Le repas à peine terminé, la porte s’ouvrit sur une jeune femme qui fut très surprise de découvrir Claude Riquier. Tout le monde se mit à parler en même temps pour expliquer la présence de l’inconnu, ce qui étonna fort le policier. C’était comme si on voulait avertir la nouvelle venue de se méfier. Il remarqua qu’elle se ressaisissait vite. Elle lui serra la main et proféra avec une certaine aisance quelques banalités au sujet de Toulouse où elle ne s’était pas rendue depuis longtemps.

Adèle intervint :

— Vous pouvez y aller, les tourtereaux, on ne vous en voudra pas.

Jacques se leva et sortit avec la jeune fille qui avait rougi.

— Ils passent leurs soirées à roucouler sur le banc du jardin, expliqua Lasbordes.

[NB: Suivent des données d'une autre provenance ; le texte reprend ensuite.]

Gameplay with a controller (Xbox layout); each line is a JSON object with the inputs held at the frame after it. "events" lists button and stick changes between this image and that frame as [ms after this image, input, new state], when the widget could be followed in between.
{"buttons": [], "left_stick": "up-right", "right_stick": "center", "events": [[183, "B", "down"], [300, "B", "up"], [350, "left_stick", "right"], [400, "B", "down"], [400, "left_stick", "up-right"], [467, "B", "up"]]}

Les occupants de la cuisine sursautèrent lorsque la porte claqua sous l’impulsion rageuse de José dont la présence à table avait été si muette que Riquier avait oublié son existence. Adèle allait manifester sa réprobation quand Lasbordes la retint.

— Laisse, dit-il, il est malheureux.

D’abord ahurie, elle finit par comprendre.

— Mais, bredouilla-t-elle, c’est un enfant, ce n’est pas possible.

Il ne répondit pas et elle dut admettre l’évidence.

— Il ne manquait que ça, soupira-t-elle. Comme s’il n’était pas déjà assez mal dans sa peau.

Les trois adultes qui restaient dans la cuisine n’avaient pas grand-chose à se dire. Riquier ne voulait pas procéder à un interrogatoire officiel, du moins pas tout de suite, juste après avoir partagé leur repas. Conscient qu’il dérangeait sa logeuse et le facteur, dont il avait deviné l’intimité à cause de la façon dont l’homme était intervenu à propos du geste d’humeur du gamin, il se sentit obligé de prendre congé.